Stick with the original plan and you do it

Follow the rules of the parenting agreement of the custody papers .

Co-parenting is a bitch. But it is what you make of it. You ALL need to sit down together and make the decision so that this girl can see how being an adult is supposed to go. I suggest laying out the facts. The dye job is happening because everyone agrees. So the only decision is who is doing it. It doesn’t take a professional to add a pink streak to some hair, but someone has to pay for it and if she can’t pay for it or split it when she is the one who wants the pro to do it, then she doesn’t get much say in it. To me, this is a trust and control issue. I went through this exact same thing with cutting my nephew’s hair when we had custody, and since I didn’t want to pay for a pro, was able to do it myself, and mom couldn’t pay, we took the clippers out on the back deck. His mom saw that I did a good job and didn’t mind after that. Her mom will get over it, but at this point it’s more important that everyone act like adults and be good role models than it is to be right.

Her mother can fuck right off in my opinion. If she doesn’t support her financially and isn’t willing to do this for her daughter, then do what you wanted to do in the first place. It’s not about making the mom happy. It’s about making the child happy.
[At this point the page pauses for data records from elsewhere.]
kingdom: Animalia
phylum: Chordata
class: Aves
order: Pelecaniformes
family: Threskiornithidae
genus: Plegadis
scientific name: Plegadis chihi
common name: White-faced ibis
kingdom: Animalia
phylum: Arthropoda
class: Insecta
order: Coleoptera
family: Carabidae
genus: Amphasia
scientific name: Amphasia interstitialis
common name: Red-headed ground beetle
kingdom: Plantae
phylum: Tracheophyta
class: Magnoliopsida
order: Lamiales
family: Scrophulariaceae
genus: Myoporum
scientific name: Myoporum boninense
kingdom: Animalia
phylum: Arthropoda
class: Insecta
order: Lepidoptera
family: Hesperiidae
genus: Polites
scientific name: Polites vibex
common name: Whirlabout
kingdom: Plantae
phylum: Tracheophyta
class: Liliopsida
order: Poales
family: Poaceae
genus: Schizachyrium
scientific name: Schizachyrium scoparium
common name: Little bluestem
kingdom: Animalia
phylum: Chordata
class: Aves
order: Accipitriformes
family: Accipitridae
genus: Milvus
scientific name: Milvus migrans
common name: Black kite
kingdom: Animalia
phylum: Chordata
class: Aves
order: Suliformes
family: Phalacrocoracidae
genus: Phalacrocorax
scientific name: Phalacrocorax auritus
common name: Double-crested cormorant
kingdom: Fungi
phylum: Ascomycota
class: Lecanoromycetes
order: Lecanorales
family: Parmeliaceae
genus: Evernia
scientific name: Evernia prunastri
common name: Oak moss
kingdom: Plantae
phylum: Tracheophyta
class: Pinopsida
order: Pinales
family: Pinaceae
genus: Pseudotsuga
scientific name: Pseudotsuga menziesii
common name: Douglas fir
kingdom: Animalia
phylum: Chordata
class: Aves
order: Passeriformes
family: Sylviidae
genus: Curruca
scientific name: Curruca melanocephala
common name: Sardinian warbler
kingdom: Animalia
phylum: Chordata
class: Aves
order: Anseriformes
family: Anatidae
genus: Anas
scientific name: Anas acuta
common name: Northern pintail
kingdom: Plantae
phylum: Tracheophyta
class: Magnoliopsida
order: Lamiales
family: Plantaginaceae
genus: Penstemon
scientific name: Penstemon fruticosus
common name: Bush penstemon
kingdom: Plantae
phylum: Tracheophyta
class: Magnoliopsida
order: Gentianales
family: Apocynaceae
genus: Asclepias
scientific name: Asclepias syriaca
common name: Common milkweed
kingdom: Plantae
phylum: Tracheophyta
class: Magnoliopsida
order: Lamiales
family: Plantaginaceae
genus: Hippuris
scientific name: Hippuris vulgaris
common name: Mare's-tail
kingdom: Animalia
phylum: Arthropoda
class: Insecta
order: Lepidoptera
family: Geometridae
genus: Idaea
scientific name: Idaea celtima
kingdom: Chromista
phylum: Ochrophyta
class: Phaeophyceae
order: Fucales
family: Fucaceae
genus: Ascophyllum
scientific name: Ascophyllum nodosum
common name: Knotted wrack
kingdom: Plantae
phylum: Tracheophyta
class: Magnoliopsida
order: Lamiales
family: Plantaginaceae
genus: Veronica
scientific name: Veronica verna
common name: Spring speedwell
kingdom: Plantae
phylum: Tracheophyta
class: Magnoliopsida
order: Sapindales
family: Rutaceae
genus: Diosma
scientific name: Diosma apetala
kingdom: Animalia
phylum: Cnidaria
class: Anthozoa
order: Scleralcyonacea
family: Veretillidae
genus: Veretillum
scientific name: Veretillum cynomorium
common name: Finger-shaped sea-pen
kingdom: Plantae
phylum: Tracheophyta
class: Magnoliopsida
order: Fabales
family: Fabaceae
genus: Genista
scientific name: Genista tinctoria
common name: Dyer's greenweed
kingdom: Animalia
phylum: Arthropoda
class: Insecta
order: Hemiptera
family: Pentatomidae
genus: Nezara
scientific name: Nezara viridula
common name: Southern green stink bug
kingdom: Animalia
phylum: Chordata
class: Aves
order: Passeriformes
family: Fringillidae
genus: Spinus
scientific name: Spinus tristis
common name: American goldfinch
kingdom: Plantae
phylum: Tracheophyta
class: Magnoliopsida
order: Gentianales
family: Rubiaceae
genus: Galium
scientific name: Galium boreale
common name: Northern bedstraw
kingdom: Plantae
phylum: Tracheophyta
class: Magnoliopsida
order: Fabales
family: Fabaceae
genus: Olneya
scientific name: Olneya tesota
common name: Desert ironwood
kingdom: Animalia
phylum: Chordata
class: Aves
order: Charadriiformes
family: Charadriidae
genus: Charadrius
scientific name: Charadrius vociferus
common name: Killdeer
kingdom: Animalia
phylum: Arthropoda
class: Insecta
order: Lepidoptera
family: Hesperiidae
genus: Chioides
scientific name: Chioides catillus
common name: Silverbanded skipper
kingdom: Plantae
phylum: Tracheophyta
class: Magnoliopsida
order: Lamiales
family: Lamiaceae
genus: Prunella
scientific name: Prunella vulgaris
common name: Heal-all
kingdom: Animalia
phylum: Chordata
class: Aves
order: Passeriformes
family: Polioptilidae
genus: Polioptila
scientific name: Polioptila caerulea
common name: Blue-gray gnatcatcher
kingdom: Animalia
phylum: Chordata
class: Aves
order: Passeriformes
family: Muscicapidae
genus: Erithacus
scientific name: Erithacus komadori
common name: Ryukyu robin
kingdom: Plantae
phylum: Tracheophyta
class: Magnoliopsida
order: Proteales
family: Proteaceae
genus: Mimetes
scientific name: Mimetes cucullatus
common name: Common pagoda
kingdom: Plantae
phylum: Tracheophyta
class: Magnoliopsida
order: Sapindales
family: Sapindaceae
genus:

She’s gunna have to deal with bullshit her while life anyway so let her be happy as a kid. I kinda got lucky with my step daughter. We only see her on weekends and occasionally throughout the week but if she tells me her mom won’t let her do something because “she doesn’t have the money for it” even though she gets help from the state in a multitude of ways including assistance with paying all of her bills, i talk to my boyfriend and we make it happen for her.